Téléchargez la page au format PDF

En premier lieu, je remercie ICF Espagne qui m’a permis de réaliser cet évènement sur « Le Hasard n’existe pas » le mercredi 22 mai 2013, lors de la 2ème semaine Mondiale du coaching organisée par ICF Monde.

87 personnes ont participé: il y avait quelques dirigeants de mon client REPSOL, des élèves de l’école de formation Métasystème d’Alain Cardon que j’anime en Espagne et bien sûr des coachs, des personnes qui veulent devenir coach et des curieux du thème.

J’ai pour habitude de dire à mes clients qu’ils soient élèves ou entreprises: « s’il se passe quelque chose, c’est justement pour quelque chose.
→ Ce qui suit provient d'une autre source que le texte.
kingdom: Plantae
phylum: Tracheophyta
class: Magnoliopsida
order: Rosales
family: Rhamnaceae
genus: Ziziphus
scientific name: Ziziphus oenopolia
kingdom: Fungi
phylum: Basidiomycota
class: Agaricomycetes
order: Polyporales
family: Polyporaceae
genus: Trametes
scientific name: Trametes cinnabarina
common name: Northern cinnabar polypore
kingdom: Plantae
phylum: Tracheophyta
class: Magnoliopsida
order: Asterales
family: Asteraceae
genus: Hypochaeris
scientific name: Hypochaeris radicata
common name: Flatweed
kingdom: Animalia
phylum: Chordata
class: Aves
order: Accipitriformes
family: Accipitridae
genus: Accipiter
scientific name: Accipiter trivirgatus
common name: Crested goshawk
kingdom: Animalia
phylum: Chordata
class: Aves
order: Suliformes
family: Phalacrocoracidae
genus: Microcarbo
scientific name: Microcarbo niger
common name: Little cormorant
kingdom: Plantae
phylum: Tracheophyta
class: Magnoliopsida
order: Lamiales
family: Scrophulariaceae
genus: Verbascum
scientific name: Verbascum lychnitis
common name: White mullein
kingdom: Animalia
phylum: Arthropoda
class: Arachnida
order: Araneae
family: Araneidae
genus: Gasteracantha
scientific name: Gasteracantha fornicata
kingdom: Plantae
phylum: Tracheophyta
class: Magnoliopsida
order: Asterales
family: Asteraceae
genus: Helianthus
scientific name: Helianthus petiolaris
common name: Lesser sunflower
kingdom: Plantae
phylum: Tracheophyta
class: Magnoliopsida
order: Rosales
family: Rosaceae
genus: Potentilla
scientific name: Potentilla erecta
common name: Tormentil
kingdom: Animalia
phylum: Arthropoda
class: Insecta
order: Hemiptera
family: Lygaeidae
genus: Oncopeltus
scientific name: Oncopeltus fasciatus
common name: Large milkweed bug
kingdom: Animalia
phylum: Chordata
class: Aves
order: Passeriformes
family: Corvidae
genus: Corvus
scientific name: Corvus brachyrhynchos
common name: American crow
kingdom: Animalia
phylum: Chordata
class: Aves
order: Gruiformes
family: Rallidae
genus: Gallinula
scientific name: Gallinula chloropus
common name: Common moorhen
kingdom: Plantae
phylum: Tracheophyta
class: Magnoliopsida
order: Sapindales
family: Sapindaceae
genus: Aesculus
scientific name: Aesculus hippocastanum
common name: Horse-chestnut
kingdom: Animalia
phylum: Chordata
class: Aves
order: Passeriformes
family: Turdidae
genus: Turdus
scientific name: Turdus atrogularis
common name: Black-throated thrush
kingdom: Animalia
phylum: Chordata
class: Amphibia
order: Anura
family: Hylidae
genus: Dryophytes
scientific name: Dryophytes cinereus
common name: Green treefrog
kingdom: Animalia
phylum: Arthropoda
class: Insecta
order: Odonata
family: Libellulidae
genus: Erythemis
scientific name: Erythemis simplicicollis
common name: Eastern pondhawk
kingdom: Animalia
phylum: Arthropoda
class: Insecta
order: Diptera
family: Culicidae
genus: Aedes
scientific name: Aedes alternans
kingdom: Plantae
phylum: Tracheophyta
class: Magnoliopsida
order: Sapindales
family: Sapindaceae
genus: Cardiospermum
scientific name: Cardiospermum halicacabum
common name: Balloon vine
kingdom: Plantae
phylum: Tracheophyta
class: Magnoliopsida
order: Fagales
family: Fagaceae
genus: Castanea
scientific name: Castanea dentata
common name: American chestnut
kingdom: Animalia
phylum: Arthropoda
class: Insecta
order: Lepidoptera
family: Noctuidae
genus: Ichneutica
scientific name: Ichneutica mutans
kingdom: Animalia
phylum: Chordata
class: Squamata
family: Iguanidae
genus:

Comment ce qui se passe, ce qui vous arrive peut-être une ressource, un catalyseur pour toi (client individuel ou équipe ou organisation) ? » C’est ainsi que beaucoup me disent : « Claude avec ce type de raisonnement cela veut dire que pour toi le hasard n’existe pas ? ». Effectivement, c’est ma croyance, celle de notre école et c’est ce que j’ai voulu aborder durant cet atelier de travail et cet article. Il est vrai que le thème du hasard me suit et me hante depuis bien longtemps.

Durant 2h de 20h à 22h, les 87 participants ont réalisé des exercices et dans cet article, je vous fais part de mes commentaires et explications.

QUE DISENT LES GRANDS CHERCHEURS DE CE MONDE SUR LE HASARD?

L’être humain aime bien être rassuré, trouver des mots et quand il ne trouve pas une réponse rationnelle de cause à effet, il parlera de probabilité, de conséquence, de synchronicité, de fatalité.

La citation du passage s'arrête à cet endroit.